Depression Spells Heart Trouble for Older Women
June 20, 2004
by Randy Dotinga
SUNDAY, June 20 (HealthDayNews) -- A growing body of research suggests that state of mind - not clogged arteries or high blood pressure - is a big risk factor for heart disease among older women.
Mildly and moderately depressed women are estimated to be 50 percent more likely to die of heart attacks than other women, research shows. Meanwhile, scientists and doctors are trying to untangle the connection between the two illnesses.
"There's got to be a physiological link, and people are trying to look at it," said Sylvia Wassertheil-Smoller, a professor of epidemiology and population health at the Albert Einstein School of Medicine in New York City.

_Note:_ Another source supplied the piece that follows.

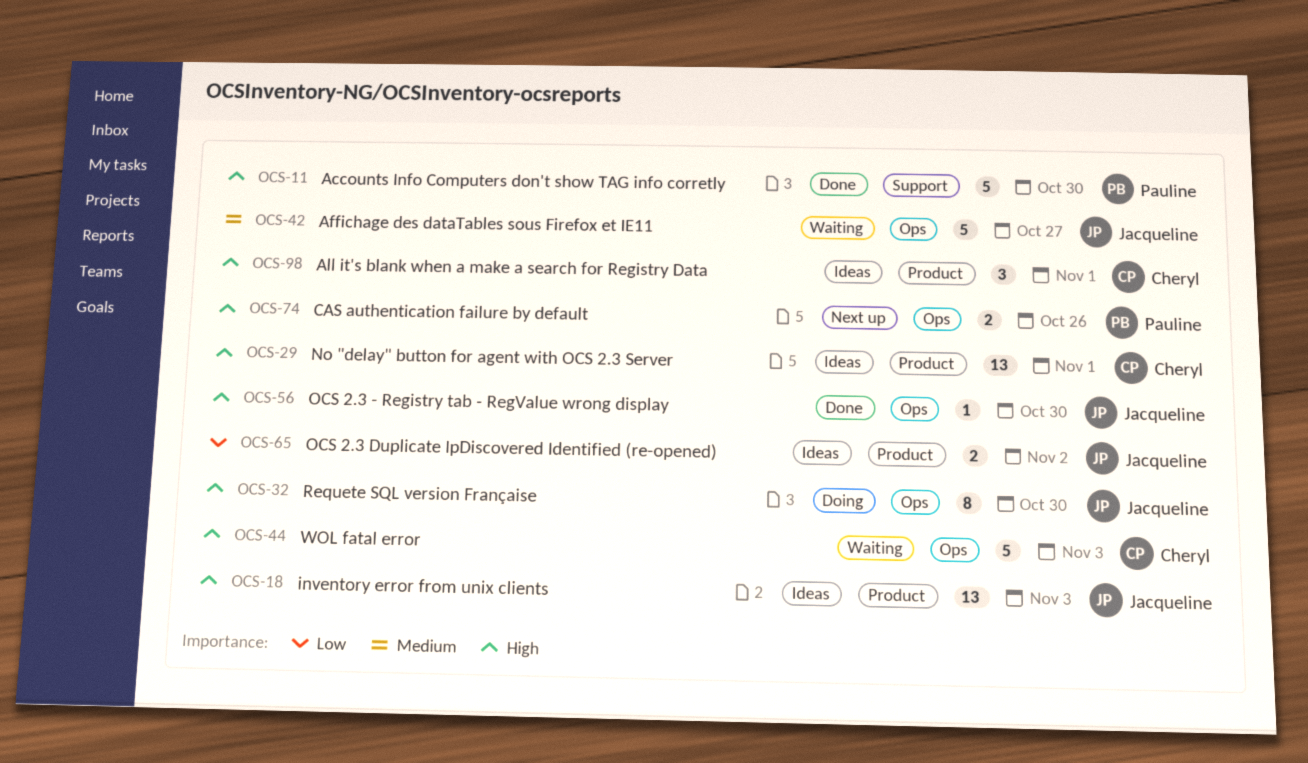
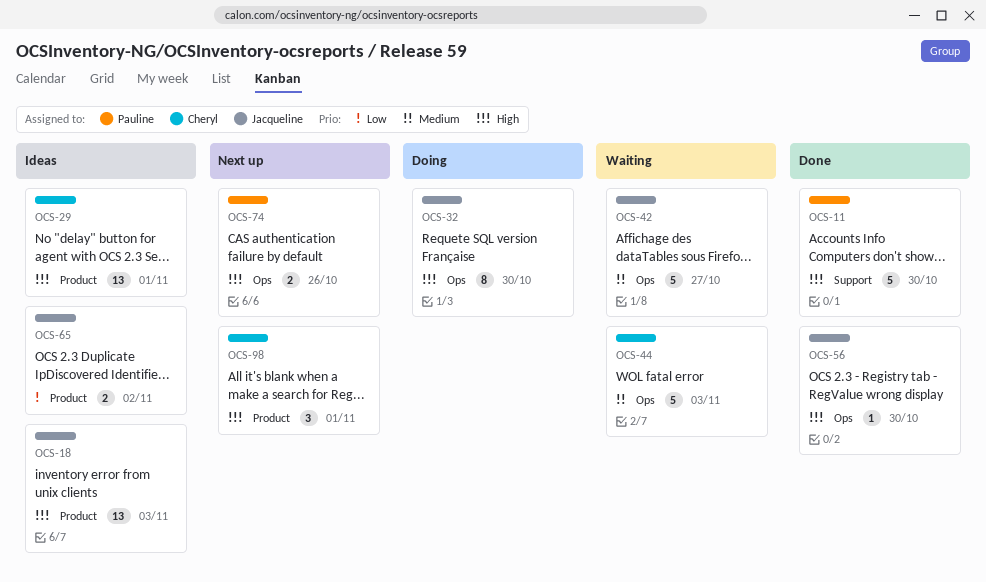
OCS-44, priority: High -> Medium
OCS-98, status: Ideas -> Next up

But the chicken-and-egg question remains: Which comes first, depression or heart disease?
In a recent study, Wassertheil-Smoller and her colleagues examined the medical records of 93,676 postmenopausal women aged 50 to 79. The study, which followed the subjects for an average of four years, was the first of its kind to track women over time, instead of looking backward by studying them after they had had heart attacks, she said.
The women were healthy when the research began, and those suffering from untreated severe depression did not participate. Fifteen percent of the women were eventually diagnosed with depression, with symptoms most common in those aged 50 to 59. Symptoms dropped by ages 70 to 79.
"Maybe by the time you're getting to be 70 to 79, you're accepting life and it doesn't get you down so much," Wassertheil-Smoller said.
Although their symptoms were mild or moderate -- perhaps due to help from antidepressants -- the depressed women were 50 percent more likely to die of a heart attack and 30 percent more likely to die of other causes.
What's more, death rates were higher for the depressed women, regardless of whether they smoked or were overweight.
The researchers based their findings on results from the Women's Health Initiative, the largest study of U.S. women's health ever undertaken. They appeared in a recent issue of the Archives of Internal Medicine.
Wassertheil-Smoller isn't sure why depression may contribute to heart disease. Depression might boost levels of dangerous inflammation in the body, or it may disrupt the blood's ability to clot properly, she said.
It's also possible that depression could be an early warning sign, a kind of "sentinel symptom" that appears before heart disease becomes obvious, she said.
For now, she suggests that doctors pay attention to signs of depression in older women, especially when they're not connected to an event such as the loss of a spouse. Doctors also need to follow up with depressed patients, just as they would schedule future appointments to check on a patient who reported a high cholesterol level, she said.
Dr. Francine Welty, director of cardiovascular care for women at Beth Israel Deaconess Medical Center in Boston, agreed that doctors need to pay more attention to the mental health of their patients. She added that women may become depressed or take less care of themselves when they're alone.
"A lot of my older female patients with heart disease no longer have their spouse or they may be divorced, have little family support," she said.
According to Welty, exercise can be a good antidote to both depression and heart disease in women. "No matter what their age, they need to get out there and do aerobic exercise. Walking is sufficient," she said. "Studies have shown that walking is as beneficial as other exercise."
Walking can also help combat depression by virtue of the fact that it's an enjoyable activity, she said. "If you get outside and it's a nice, sunny day and you go on a walk, you'll feel better."